## Task goal
Everything from the line containing "line: (49, 1457)" through the line containing "text: (307, 2086)" in the listing below should be copied exactly, and nothing more.

## Provided material
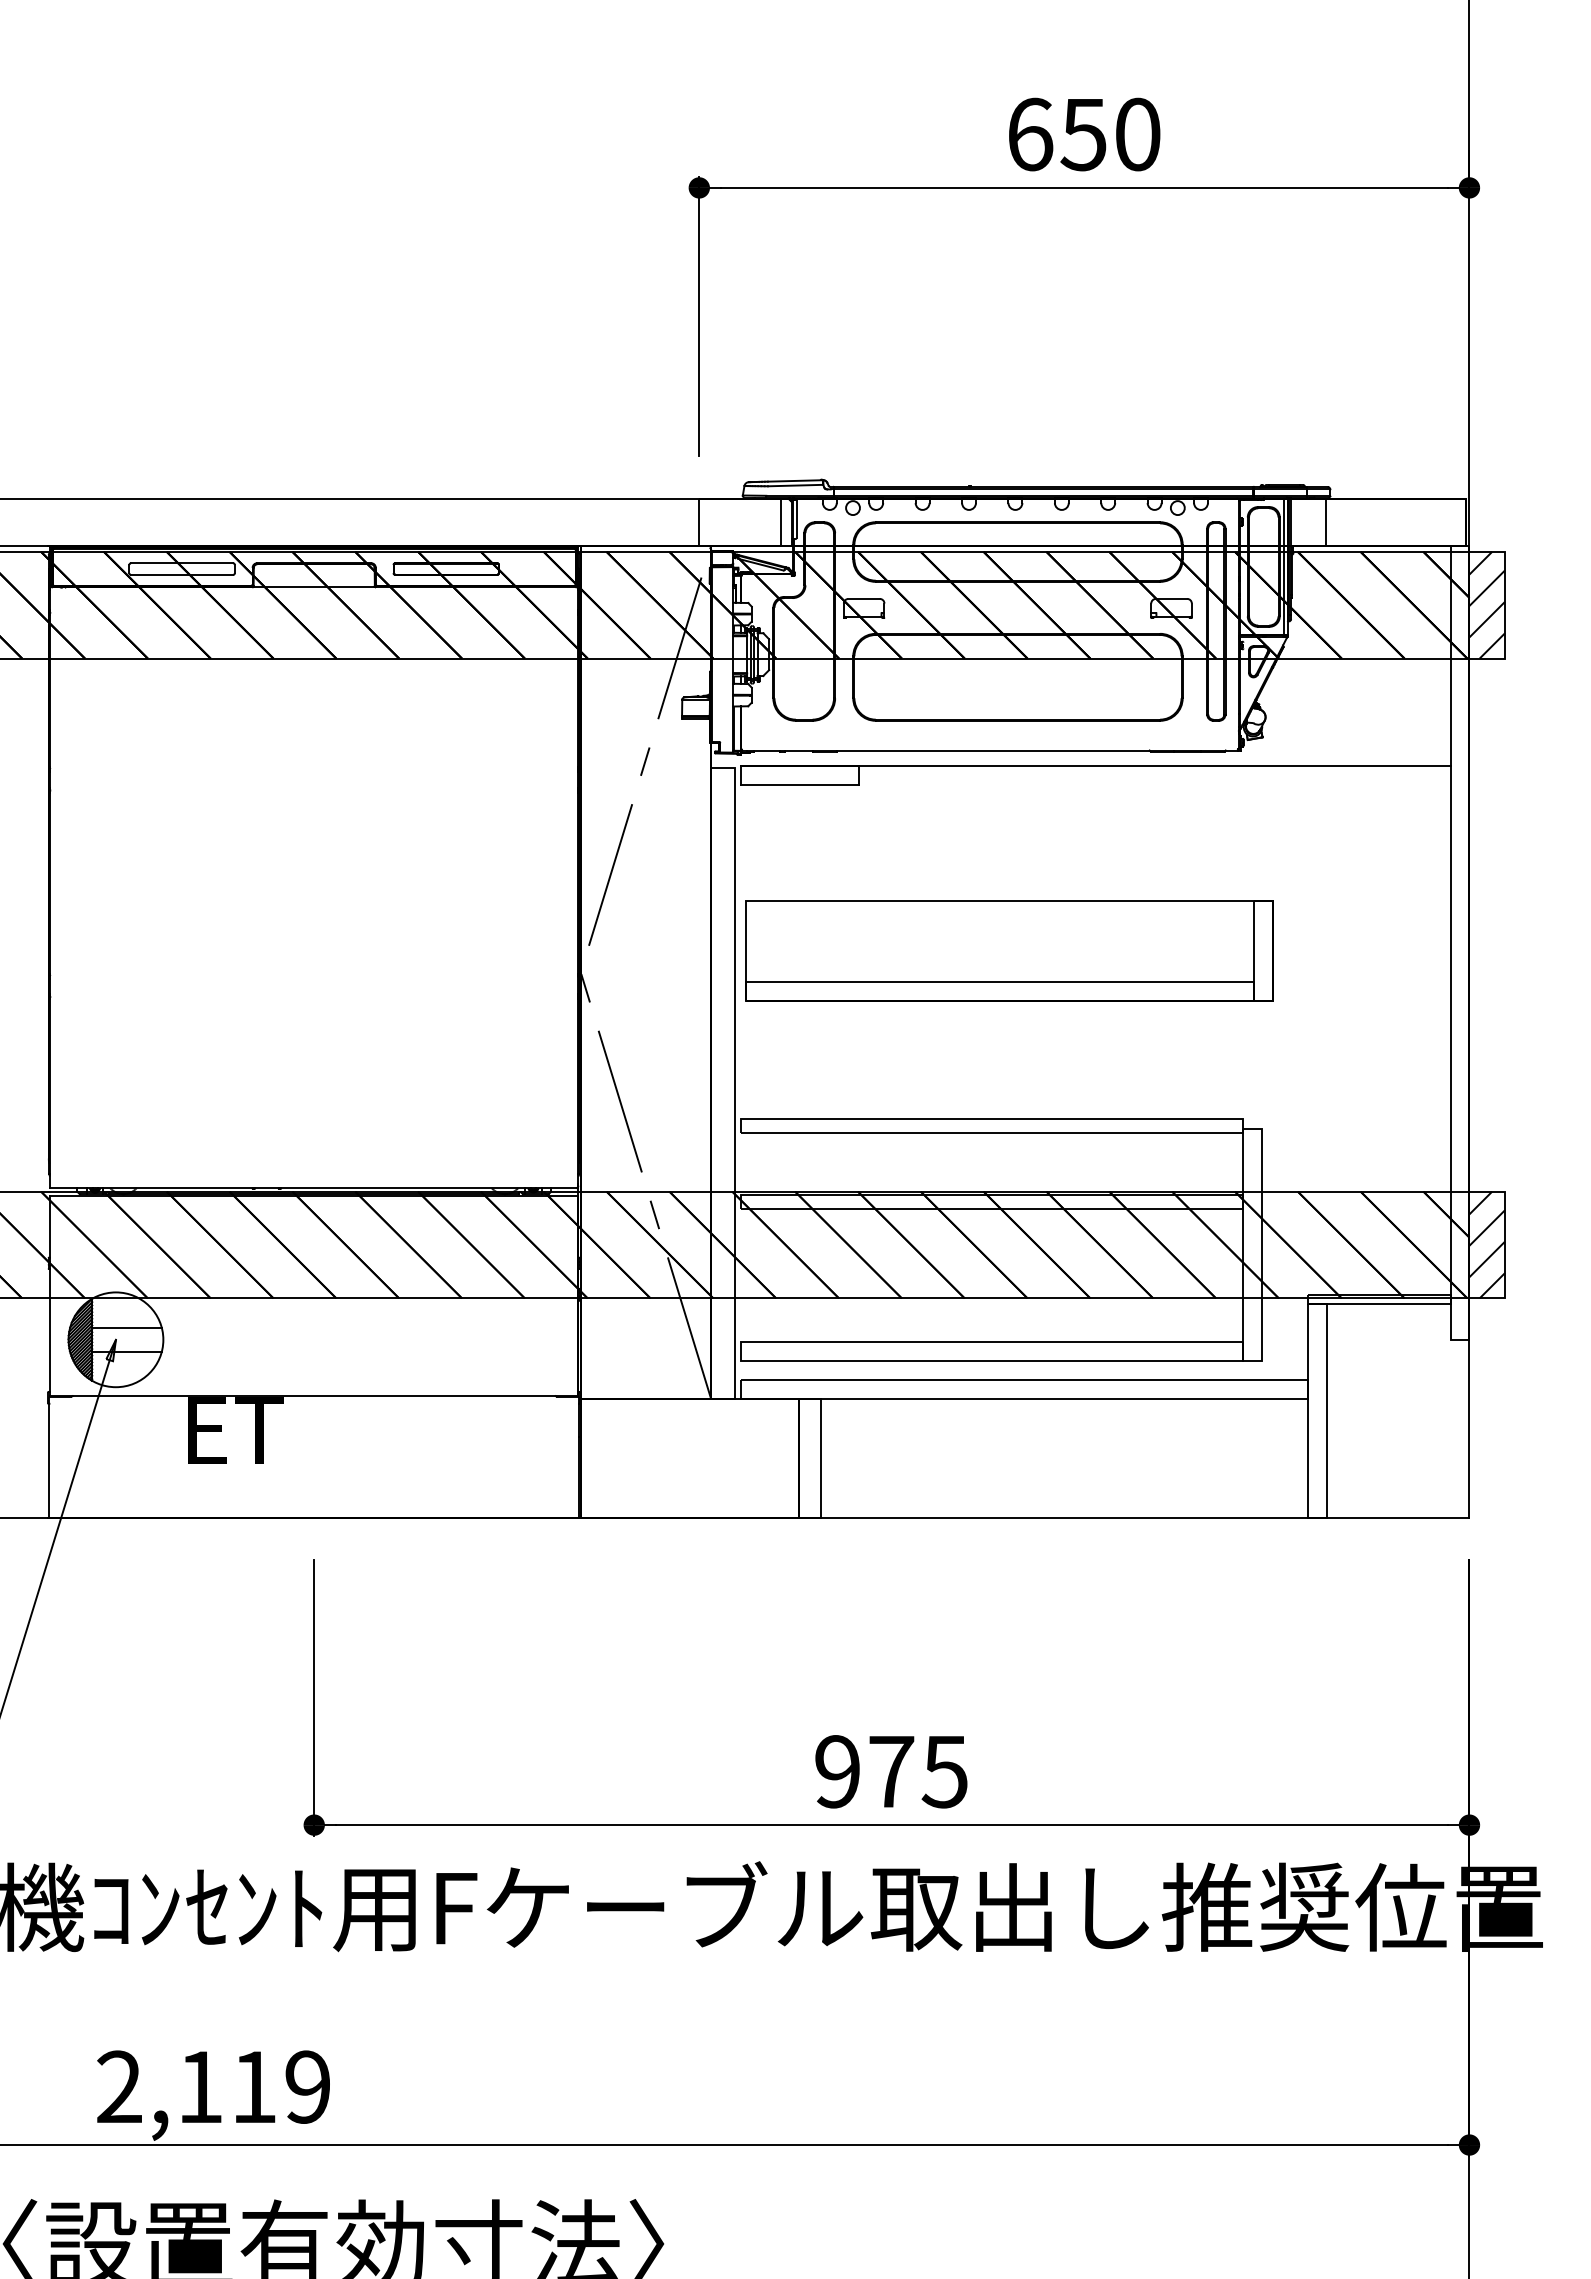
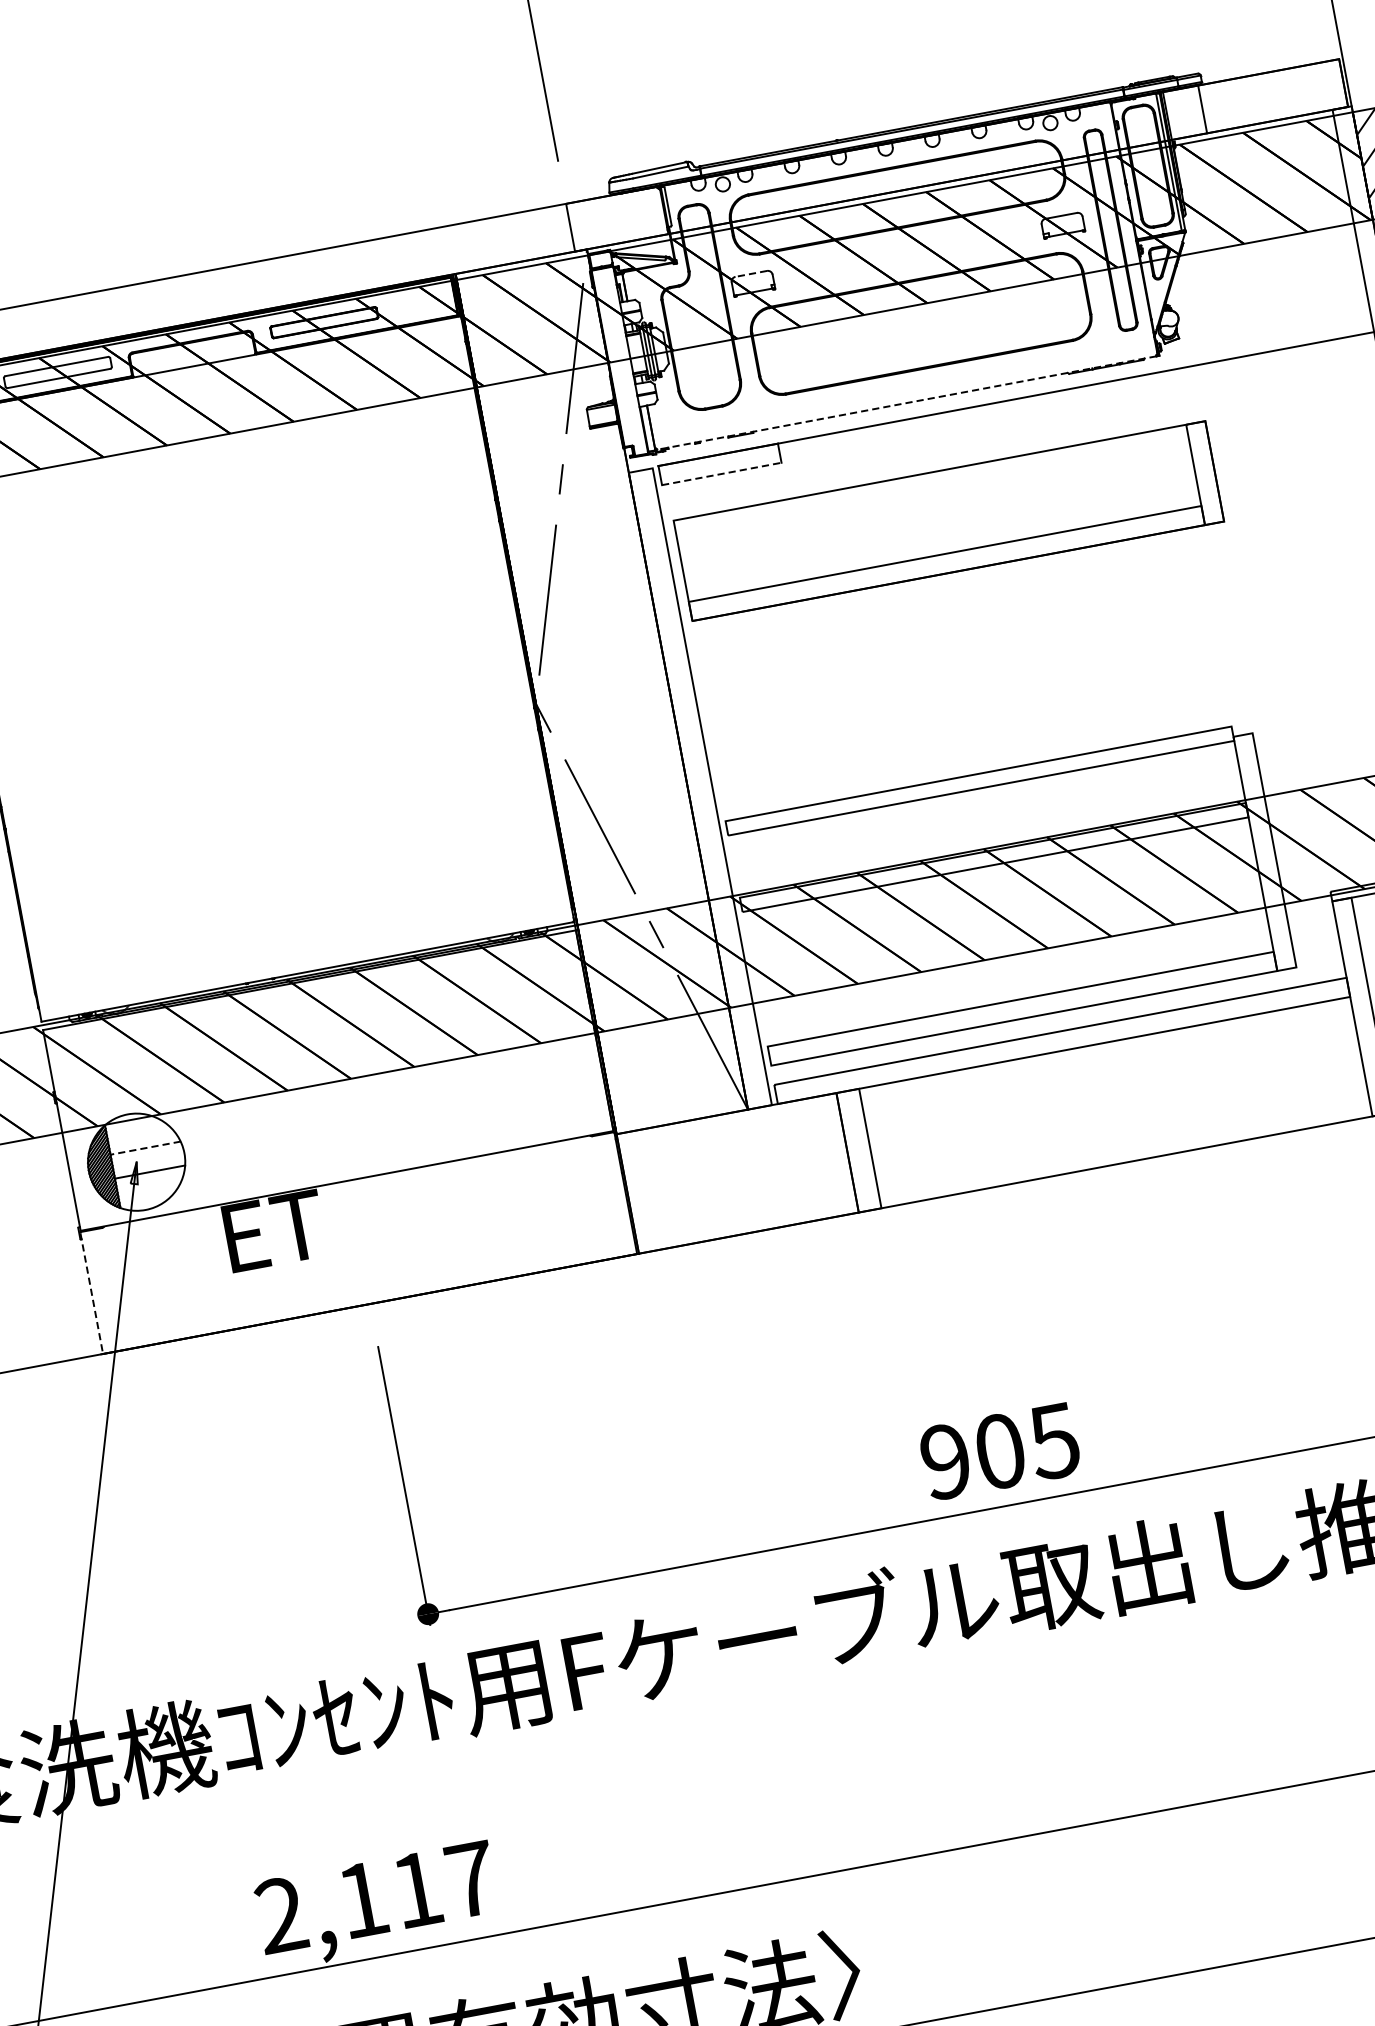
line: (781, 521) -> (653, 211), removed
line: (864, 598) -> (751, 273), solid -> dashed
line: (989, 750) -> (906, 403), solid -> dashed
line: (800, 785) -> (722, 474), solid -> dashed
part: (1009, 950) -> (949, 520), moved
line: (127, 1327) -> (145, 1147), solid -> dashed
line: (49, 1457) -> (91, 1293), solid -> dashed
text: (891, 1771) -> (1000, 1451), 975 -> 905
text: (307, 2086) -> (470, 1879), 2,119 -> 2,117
...
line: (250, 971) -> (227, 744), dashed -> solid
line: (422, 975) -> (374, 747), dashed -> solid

## Final answer
line: (49, 1457) -> (91, 1293), solid -> dashed
text: (891, 1771) -> (1000, 1451), 975 -> 905
text: (307, 2086) -> (470, 1879), 2,119 -> 2,117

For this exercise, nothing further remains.